History of Chlorine and Why it’s Used
Chlorine has been used since the early 1900s as a way to disinfect water. It was the first chemical used for pool treatment. Brown University is known to be the first to attempt to sterilize a pool with chlorine in 1910. In addition to water treatment, it’s now widely used across industries such as food production, solar energy, and automotive.
Chlorine has been widely used to combat harmful bacteria in hot tubs and pools. Not only is it cost-effective, but it is the most-trusted method when it comes to hot tub and pool treatment.
Pros and Cons of Chlorine Water Treatment
Chlorine is preferable over other treatment options for a variety of reasons:
- It is more affordable and cost-effective.
- Chlorine hot tubs require less upkeep and last longer than saltwater hot tubs.
- Chlorine achieves cleanliness and oxidation levels that other chemicals and methods do not.
- Chlorine does not cause any damage to the features of hot tubs and pools.
Some cons of chlorine are:
- People with sensitivities to chlorine can experience irritation to their skin, scalp, and eyes upon exposure to a chlorine pool or hot tub.
- If there are large amounts of chlorine gas hovering over your hot tub or pool, it can be harmful to your lungs.
- Chlorine carries a very distinctive smell that some people find unpleasant.
Pros and Cons of Saltwater Treatment
In order to have a comprehensive understanding of the salt vs chlorine pool debate, it’s helpful to flesh out the pros and cons of salt water treatment in addition to the pros and cons of chlorine water treatment.
The pros of salt water treatment are:
- Though they carry chlorine, saltwater hot tubs and pools are gentler on the eyes, scalp, and skin.
- It fosters buoyancy, which can be very beneficial in the overall relaxation experience of the hot tub.
- Salt water does not produce an unpleasant odor.
The cons of salt water treatment are:
- Salt water hot tubs are expensive. Moreover, saltwater replacements are more expensive than chlorine-based systems.
- Saltwater systems require specific maintenance that can otherwise easily create an unsanitary environment. For example, when the water temperature falls below 60 degrees F, the system has a difficult time producing adequate chlorine. Therefore, bacteria is more likely to form.
- Salt is a catalyst for rust and corrosion. Thus, it’s likely to damage your hot tubs and pools.
Salt Water vs Chlorine Pool
So with the pros and cons of both chlorine and salt water treatments, what exactly makes chlorine hot tubs better than salt water hot tubs?
Though chlorine may have its drawbacks, when it comes to the saltwater vs chlorine debate, chlorine proves to be the more cost-effective and safer option:
- Chlorine requires less upkeep.
- Chlorine hot tubs last longer than salt water hot tubs.

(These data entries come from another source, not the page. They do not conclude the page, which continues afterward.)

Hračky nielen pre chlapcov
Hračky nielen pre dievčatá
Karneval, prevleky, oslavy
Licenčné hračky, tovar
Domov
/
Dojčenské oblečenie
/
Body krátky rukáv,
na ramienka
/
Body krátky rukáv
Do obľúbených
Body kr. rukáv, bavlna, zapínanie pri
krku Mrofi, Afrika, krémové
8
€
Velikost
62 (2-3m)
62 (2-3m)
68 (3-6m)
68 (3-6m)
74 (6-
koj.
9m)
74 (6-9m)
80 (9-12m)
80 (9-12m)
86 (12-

- Chlorine is more affordable and cost-effective. Saltwater systems are more complicated to install, thus entailing high installation and maintenance fees. Not to mention, saltwater replacements are more expensive than updating chlorine-based hot tubs.

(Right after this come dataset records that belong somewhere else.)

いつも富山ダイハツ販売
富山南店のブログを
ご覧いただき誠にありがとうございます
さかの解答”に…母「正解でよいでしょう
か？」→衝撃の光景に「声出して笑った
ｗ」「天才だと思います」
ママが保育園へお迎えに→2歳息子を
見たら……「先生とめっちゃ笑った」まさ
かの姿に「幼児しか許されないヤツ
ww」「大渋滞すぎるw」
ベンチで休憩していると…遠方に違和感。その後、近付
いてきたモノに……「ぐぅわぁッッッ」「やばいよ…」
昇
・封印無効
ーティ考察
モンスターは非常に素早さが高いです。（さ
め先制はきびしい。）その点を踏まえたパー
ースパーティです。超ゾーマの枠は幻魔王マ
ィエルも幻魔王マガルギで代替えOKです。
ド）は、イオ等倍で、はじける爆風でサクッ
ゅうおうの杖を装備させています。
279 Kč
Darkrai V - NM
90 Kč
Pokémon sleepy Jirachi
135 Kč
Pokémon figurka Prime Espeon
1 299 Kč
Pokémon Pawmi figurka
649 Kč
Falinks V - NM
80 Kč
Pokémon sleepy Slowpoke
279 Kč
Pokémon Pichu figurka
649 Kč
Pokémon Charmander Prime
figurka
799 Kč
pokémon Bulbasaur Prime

- Saltwater pools have less chlorine levels than actual chlorine-based pools. Thus, the likelihood of bacteria and viruses forming is higher in saltwater pools and hot tubs.
Saltwater is more prone to cause corrosion, so you’re likely to see more wear and tear to your hot tub and pool.
Though the saltwater vs chlorine pool debate brings up several key factors, chlorine is still the most trusted, widely used, and best option for pool safety and maintenance.
It’s been used for pool and hot tub treatment for over 100 years.
Not only does it preserve the features of your hot tub, but chlorine also provides more financial and operational relief than salt water hot tubs.